Ein unerschöpflicher Quell

Die Ausgabenbücher der Königsberger Rentkammer zaubern das bunte Leben und die reiche Kultur Königsbergs ans Licht

Wulf D. Wagner
02.03.2025

Welch eine Farbenpracht, welch ein Menschen- und Kindergewimmel herrschte da in und rund um das Königsberger Schloss im 17. Jahrhundert. Lebte in den reich ausgestatteten Gemächern des Ostflügels die herzogliche Familie, Albrecht Friedrich und Maria Eleonore mit ihren noch unverheirateten Töchtern, so wuchs im Nordflügel die Enkelschar heran, denn immer wieder hielt sich Tochter Anna, die mit dem brandenburgischen Kurprinzen Johann Sigismund vermählt war, im Herzogtum Preußen auf.

In den vielen Amts- und Gerichtsgewölben, den Küchen und Backstuben, der Gewürz-, der Silber- und der Rüstkammer, von den tiefen Wein- und Bierkellern bis hinauf zur Schlosstürmerwohnung – überall beständiges Getümmel, Leben. Von den Herren der Oberratsstube bis zum rechnenden und schreibenden Personal der Rentkammer, von den Musikern der Hofkapelle bis zu dem viel beschäftigten Hofmaler Daniel Rose, von den unentwegt geforderten Schneidern und Hofbarbieren bis zu den zur Eile angetriebenen Laufboten und Küchenjungen, und nicht zuletzt all den Lakaien oder Mägden, Stubenheizern und der Bettmutter Anna – überall stetiges Arbeiten, Tätigkeit.

Auch an Abwechslung und fröhlicher Unterhaltung mangelte es nicht. Hoch und Niedrig konnten sich täglich zu Tisch bei Hofe in der Hofstube treffen. Fürstlicher Besuch kehrte ein, und neben Sängern traten Tänzer, Komödianten, Puppenspieler, Seiltänzer oder der Hofzwerg vor der gnädigen Herrschaft auf. Zahlreiche kleine Papageien, ein Pelikan, die vom Herzog geliebten Meerkatzen oder auch ein Eichhörnchen, für das Schreiner Hans Danapfell ein Häuschen fertigte, brachten Freude in die Schlossräume.

Ein ungehobener Schatz
Doch die bedeutende Residenz Königsberg und die herzoglichen Lust- und Jagdhäuser auf dem Land werden von der Forschung für die Kulturgeschichte Mittelost- oder Nordeuropas kaum beachtet, trotz der Fülle an Quellen. Da derzeit das Geheime Staatsarchiv Preußischer Kulturbesitz in Berlin-Dahlem mit dem Spruch „Auch Geheime Archive sehnen sich nach Licht“ für seine kleine Ausstellung und sich selbst wirbt (siehe die PAZ Nummer 3 vom 17. Januar 2025), so sei einmal auf einen kostbaren Bestand des Archivs hingewiesen, der noch viel zu wenig Beachtung gefunden hat: die Ausgabenbücher der Königsberger Rentkammer unter den sogenannten Ostpreußischen Folianten.

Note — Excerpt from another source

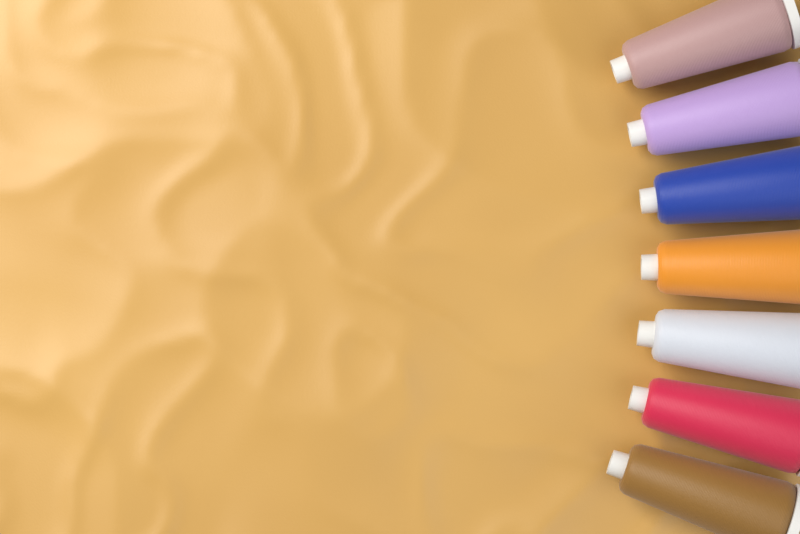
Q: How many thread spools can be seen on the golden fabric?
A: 7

Eingebunden zwischen zwei Holzbrettchen, die außen mit reich verziertem Pergament umwickelt sind, zeigen sich die bis zu fünfhundert Blatt dicken Akten. Für viele Jahre des 16., fast das ganze 17. und dünner werdend einige Anfangsjahre des 18. Jahrhunderts sind sie erhalten. In diese wurde nur eingetragen, was der Hofstaat jährlich ausgab, denn die Einnahmen wurden extra geführt.

Die Verzeichnisse beginnen mit Schulden und den jährlichen Zinsen. Der Hofstaat verschlang Unsummen, dazu kamen noch jene Zahlungen, die seit 1605 jährlich an die Krone Polen abzuführen waren, wie Gelder, die polnischen Würdenträgern als „Verehrungen“ zugesteckt wurden. Trotz Steuern, trotz des Pillauer Seezolls und trotz des Bernsteinhandels mussten daher Gelder bei Adel und Bürgern aufgenommen werden, die zu sechs Prozent verzinst wurden. Nicht immer konnten sie bar zurückgezahlt werden, dem Danziger Kaufmann Andreas Köhn von Jasky wurden sie in Tonnen von Bernstein erstattet.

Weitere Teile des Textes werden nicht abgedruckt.